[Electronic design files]

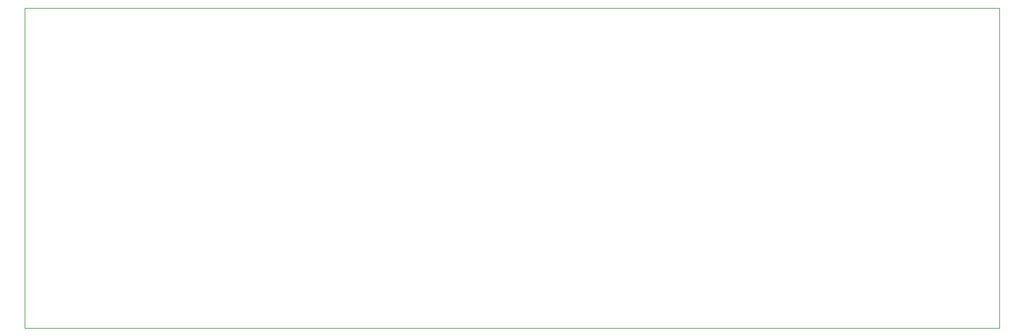
<source format=gbr>
%TF.GenerationSoftware,KiCad,Pcbnew,8.0.7*%
%TF.CreationDate,2025-02-01T19:51:36+00:00*%
%TF.ProjectId,LED-Panel,4c45442d-5061-46e6-956c-2e6b69636164,rev?*%
%TF.SameCoordinates,Original*%
%TF.FileFunction,Profile,NP*%
%FSLAX46Y46*%
G04 Gerber Fmt 4.6, Leading zero omitted, Abs format (unit mm)*
G04 Created by KiCad (PCBNEW 8.0.7) date 2025-02-01 19:51:36*
%MOMM*%
%LPD*%
G01*
G04 APERTURE LIST*
%TA.AperFunction,Profile*%
%ADD10C,0.050000*%
%TD*%
G04 APERTURE END LIST*
D10*
X100000000Y-100010000D02*
X233780000Y-100010000D01*
X233780000Y-144010000D01*
X100000000Y-144010000D01*
X100000000Y-100010000D01*
M02*

</source>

• **Task description**
Excluding the pictures, transcribe each entry above word for word.

• **Task result**
<source format=gbr>
%TF.GenerationSoftware,KiCad,Pcbnew,8.0.7*%
%TF.CreationDate,2025-02-01T19:51:36+00:00*%
%TF.ProjectId,LED-Panel,4c45442d-5061-46e6-956c-2e6b69636164,rev?*%
%TF.SameCoordinates,Original*%
%TF.FileFunction,Profile,NP*%
%FSLAX46Y46*%
G04 Gerber Fmt 4.6, Leading zero omitted, Abs format (unit mm)*
G04 Created by KiCad (PCBNEW 8.0.7) date 2025-02-01 19:51:36*
%MOMM*%
%LPD*%
G01*
G04 APERTURE LIST*
%TA.AperFunction,Profile*%
%ADD10C,0.050000*%
%TD*%
G04 APERTURE END LIST*
D10*
X100000000Y-100010000D02*
X233780000Y-100010000D01*
X233780000Y-144010000D01*
X100000000Y-144010000D01*
X100000000Y-100010000D01*
M02*

</source>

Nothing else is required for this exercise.